Randomisieren ist ein wichtiges Vergleichsmittel in der beurteilenden Statistik, um der Gefahr zu entgehen “der Glaube versetzt Berge”.

Wie plant man Experimente, so dass man aus den Ergebnissen sinnvolle Schlüsse ziehen kann?

Als Paradigma betrachten wir das medizinische Experiment. Es soll die Wirkung einer neuen Behandlung bestimmt werden, z.B. eines neuen Heilmittels.

1. Kontrolliertes Experiment:

Die Wirkung einer Behandlung kann man nur durch Vergleich beurteilen. Man benötigt eine Versuchsgruppe V, die die Behandlung bekommt und eine Kontrollgruppe K, welche die Behandlung nicht bekommt.

2. Randomisiertes kontrolliertes Experiment

Der einzige Unterschied zwischen V und K darf nur in der Art der Behandlung sein. Gibt es noch andere Unterschiede, dann vermengt sich die Wirkung der Behandlung mit der Wirkung anderer Faktoren und die beobachteten Unterschiede in der Wirkung könnten zum Teil von diesen anderen Faktoren herrühren. Es gibt nur eine sichere Methode , die Gruppen V und K gleichwertig zu machen. Sie heißt Randomisieren. Die Aufteilung von V und K muss vom Zufall gesteuert werden. Diese revolutionäre Idee von Fischer hat sich heute gegen heftigen Widerstand fast allgemein durchgesetzt.

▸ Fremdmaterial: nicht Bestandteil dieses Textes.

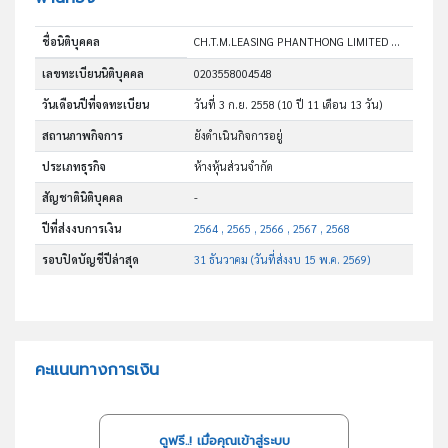
ชื่อนิติบุคคล
CH.T.M.LEASING PHANTHONG LIMITED PARTNERSHIP
เลขทะเบียนนิติบุคคล
0203558004548
วันเดือนปีที่จดทะเบียน
วันที่ 3 ก.ย. 2558
(10 ปี 11 เดือน 13 วัน)
สถานภาพกิจการ
ยังดำเนินกิจการอยู่
ประเภทธุรกิจ
ห้างหุ้นส่วนจำกัด
สัญชาตินิติบุคคล
-
ปีที่ส่งงบการเงิน
2564 , 2565 , 2566 , 2567 , 2568
รอบปิดบัญชีปีล่าสุด
31 ธันวาคม (วันที่ส่งงบ 15 พ.ค. 2569)
คะแนนทางการเงิน
ดูฟรี..! เมื่อคุณเข้าสู่ระบบ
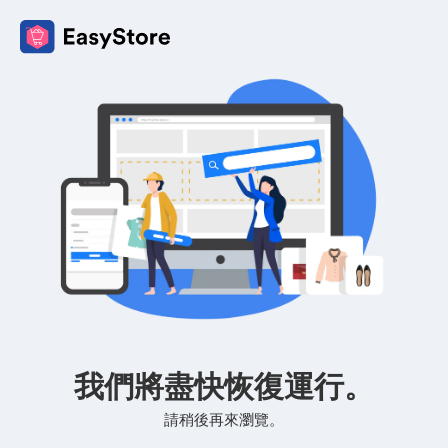
我們將盡快恢復運行。
請稍後再來瀏覽。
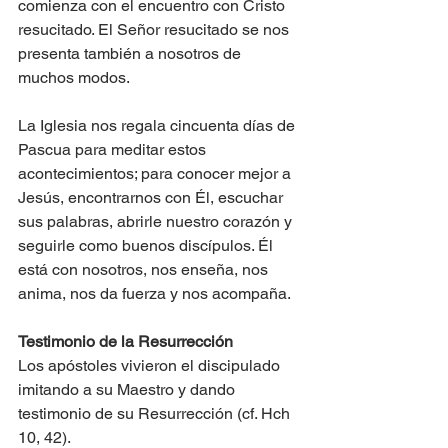
comienza con el encuentro con Cristo 
resucitado. El Señor resucitado se nos 
presenta también a nosotros de 
muchos modos.
La Iglesia nos regala cincuenta días de 
Pascua para meditar estos 
acontecimientos; para conocer mejor a 
Jesús, encontrarnos con Él, escuchar 
sus palabras, abrirle nuestro corazón y 
seguirle como buenos discí­pulos. Él 
está con nosotros, nos enseña, nos 
anima, nos da fuerza y nos acompaña.
Testimonio de la Resurrección 
Los apóstoles vivieron el discipulado 
imitando a su Maestro y dando 
testimonio de su Resurrección (cf. Hch 
10, 42). 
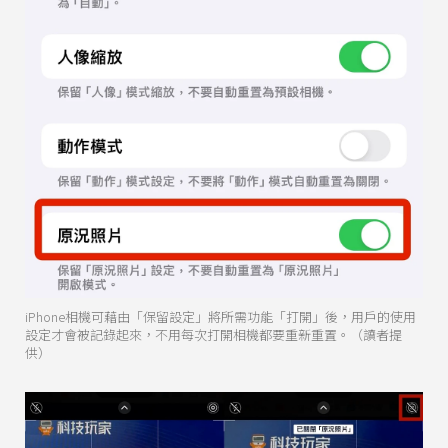
iPhone相機可藉由「保留設定」將所需功能「打開」後，用戶的使用
設定才會被記錄起來，不用每次打開相機都要重新重置。（讀者提
供）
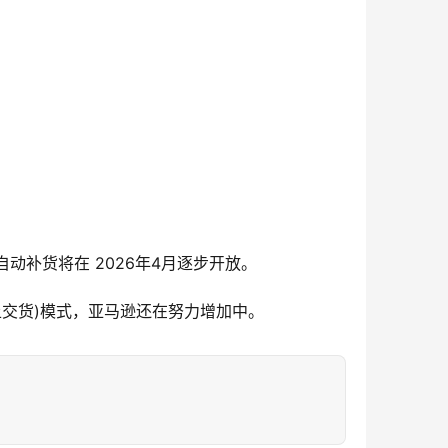
动补货将在 2026年4月逐步开放。
船上交货)模式，亚马逊还在努力增加中。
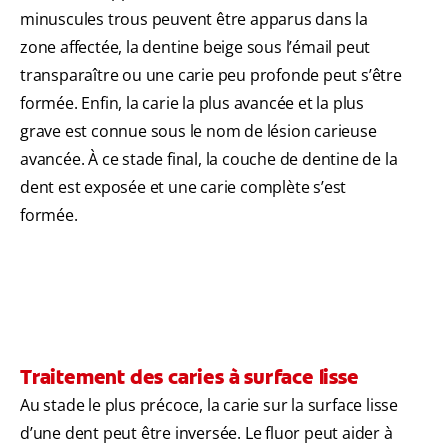
minuscules trous peuvent être apparus dans la
zone affectée, la dentine beige sous l’émail peut
transparaître ou une carie peu profonde peut s’être
formée. Enfin, la carie la plus avancée et la plus
grave est connue sous le nom de lésion carieuse
avancée. À ce stade final, la couche de dentine de la
dent est exposée et une carie complète s’est
formée.
Traitement des caries à surface lisse
Au stade le plus précoce, la carie sur la surface lisse
d’une dent peut être inversée. Le fluor peut aider à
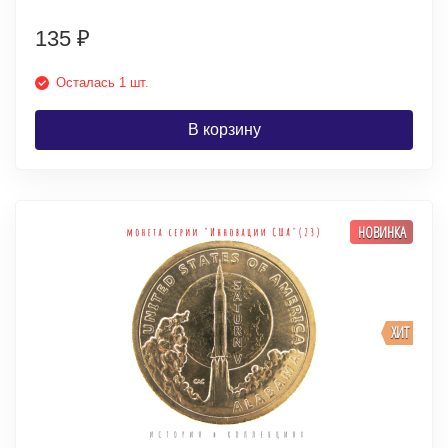
135
₽
Осталась 1 шт.
В корзину
НОВИНКА
ХИТ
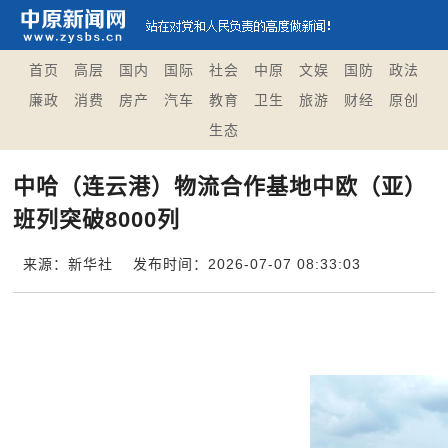
首页
高层
国内
国际
社会
中原
文娱
国防
政法
廉政
消费
房产
汽车
教育
卫生
旅游
财经
原创
生态
中哈（连云港）物流合作基地中欧（亚）
班列突破8000列
来源：新华社
发布时间：2026-07-07 08:33:03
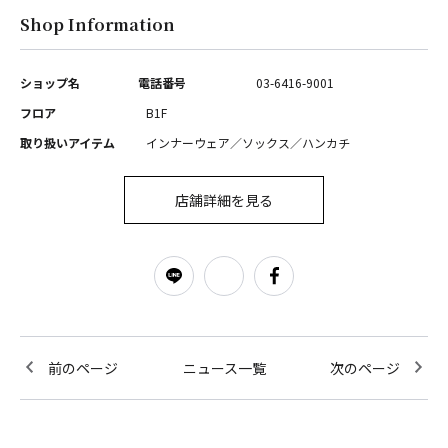
Shop Information
ショップ名
電話番号
03-6416-9001
フロア
B1F
取り扱いアイテム
インナーウェア／ソックス／ハンカチ
店舗詳細を見る
前のページ
ニュース一覧
次のページ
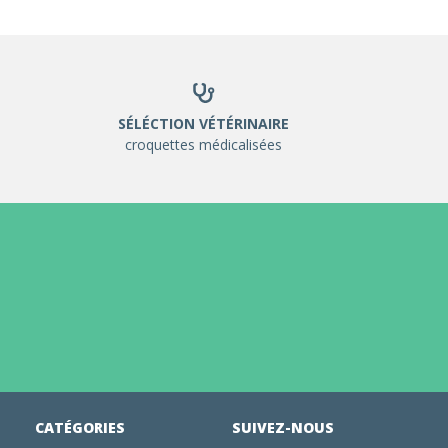
SÉLÉCTION VÉTÉRINAIRE
croquettes médicalisées
CATÉGORIES
SUIVEZ-NOUS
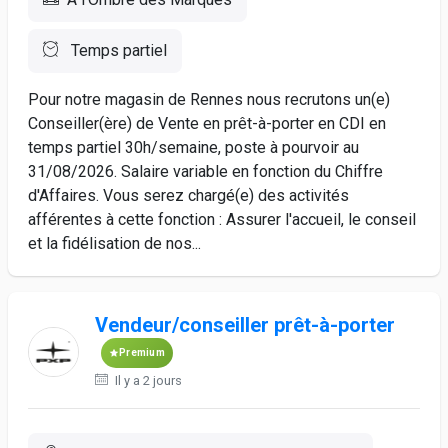
Temps partiel
Pour notre magasin de Rennes nous recrutons un(e)
Conseiller(ère) de Vente en prêt-à-porter en CDI en
temps partiel 30h/semaine, poste à pourvoir au
31/08/2026. Salaire variable en fonction du Chiffre
d'Affaires. Vous serez chargé(e) des activités
afférentes à cette fonction : Assurer l'accueil, le conseil
et la fidélisation de nos...
Vendeur/conseiller prêt-à-porter
Premium
Il y a 2 jours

3. Blindes randomisiertes kontrolliertes Experiment

Eine Versuchsperson darf nicht wissen, ob sie zu V oder zu K gehört. Daher muss jede Person aus K eine Placebo-Behandlung bekommen, die wirkungslos ist, aber von der neuen Behandlung nicht unterscheidbar ist. Damit wird sichergestellt, dass die beobachtete Wirkung von der Behandlung kommt und nicht durch Einbildung zustande kommt. Der Glaube kann heilen!

4. Doppeltblindes randomisiertes kontrolliertes Experiment

Auch der Arzt, der die Wirkung der Behandlung misst, darf nicht wissen, ob eine Versuchsperson zu V oder zu K gehört, Sonst könnte seine Diagnose unbewusst beeinflusst werden.